Thursday, December 9, 2010

...how do you know?

When is it ok to settle? When is it ok to hold out for something better? When is it time to make it work, or run like a scared lamb?

Dating, sexing, texting, chatting, tweeting, meeting, loving, befriending, hugging, kissing any type of interaction with the opposite sex has become dreadful as physics was to me freshman year of college.

I know I don't want it to be easy, but damn, I didn't want it to be confusing and an annoyance.

I honestly thought by this age I would be in a serious relationship. I wasn't looking to marriage and babies. I don't want babies!! maybe marriage??

I have looked at what I want versus what I need. I have listed the things I can't live without. I no longer waste my time with those I am not interested in (like dates with randoms, waste of my time).

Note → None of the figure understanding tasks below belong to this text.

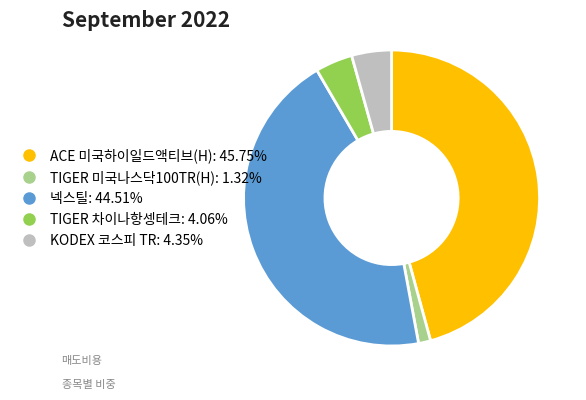

Does any single category account for the majority?

No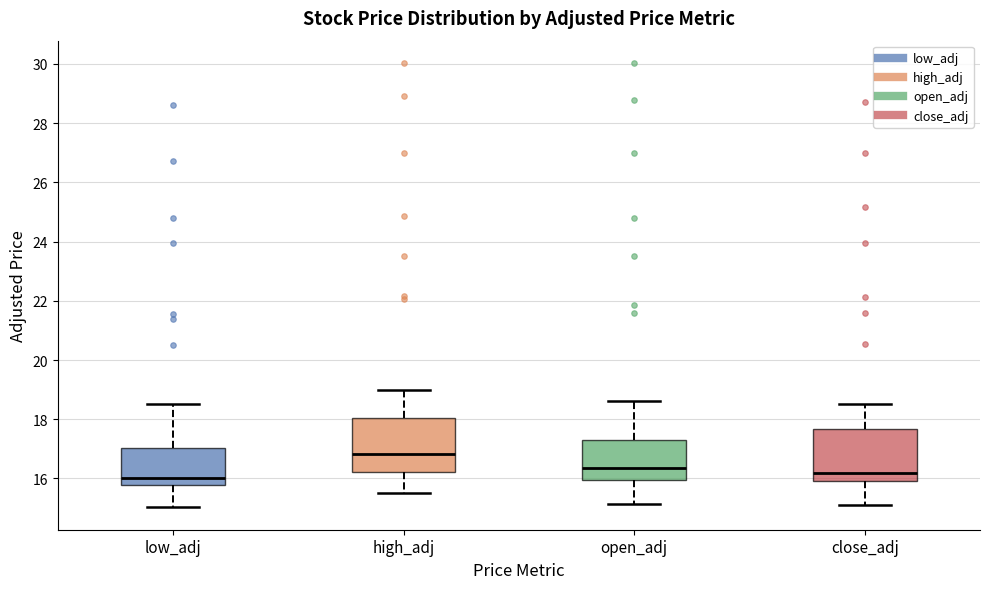

Where does the median line of the box for high_adj sit on the y-axis? The values are not printed on the chart, so give them approximately, as read against the axis.

16.8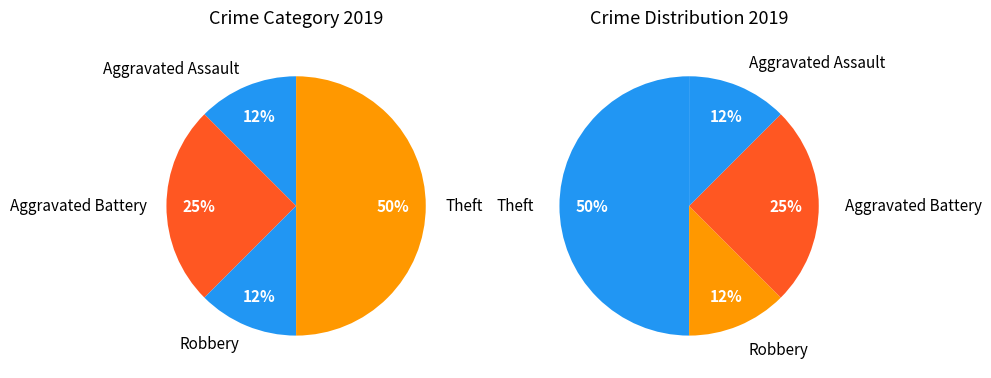

Is it true that Aggravated Battery is 25% of the pie?

True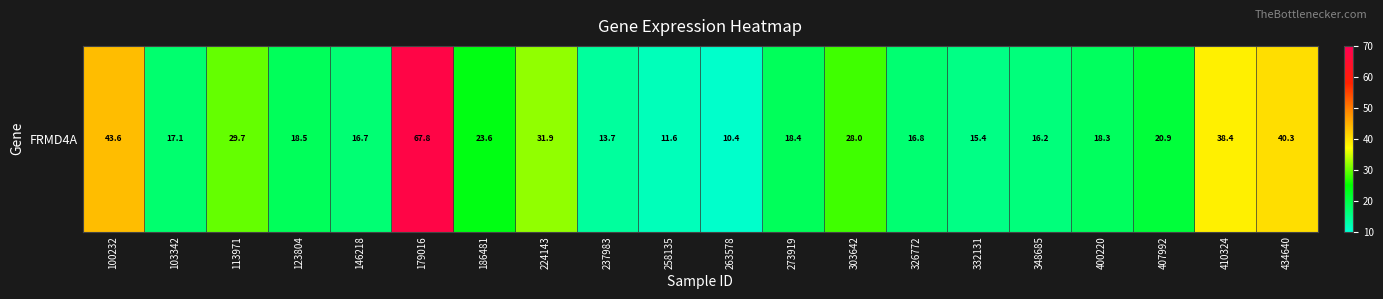

Approximately how many times larger is the value at 258135 compared to 123804?

0.6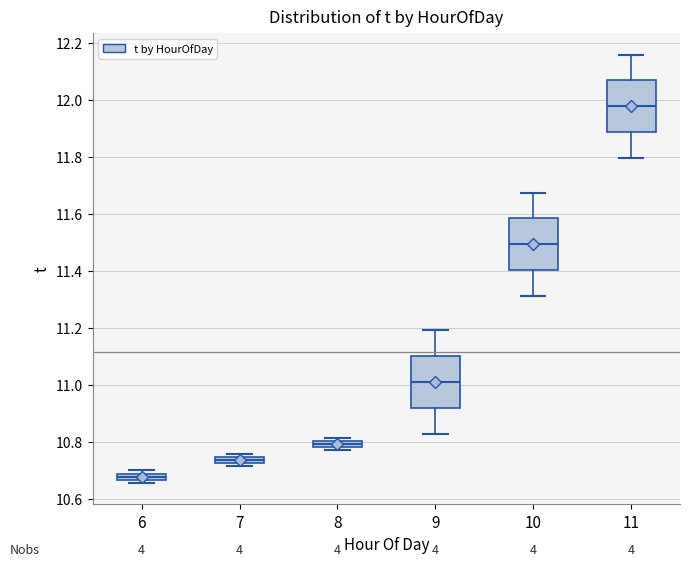

Which box has the highest median line?

11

I thought maybe internet dating but folks said that was just desperate and I'm not at the stage yet. I don't think its desperate, but at least I can shop for options. I thought maybe speed dating, but no one would dare go with me. Live on the edge a little bit ladies lol.

I have a twitter account, @veronicastorm, where men like to inbox/dm me with their interests. That just makes me nervous. Because I have no profile to base you on, and its too easy to judge your random thoughts (tweets).

So....I think I will just rely on this "feeling" everyone has talked about. Or this "inkling" that will have me pay attention. Or maybe this "sparkle" will appear and some corny love music will play in the background. idk, I would just settle for Jodeci, a king special from Frenchys and a big hug.

Everyone, just breathe and enjoy your day.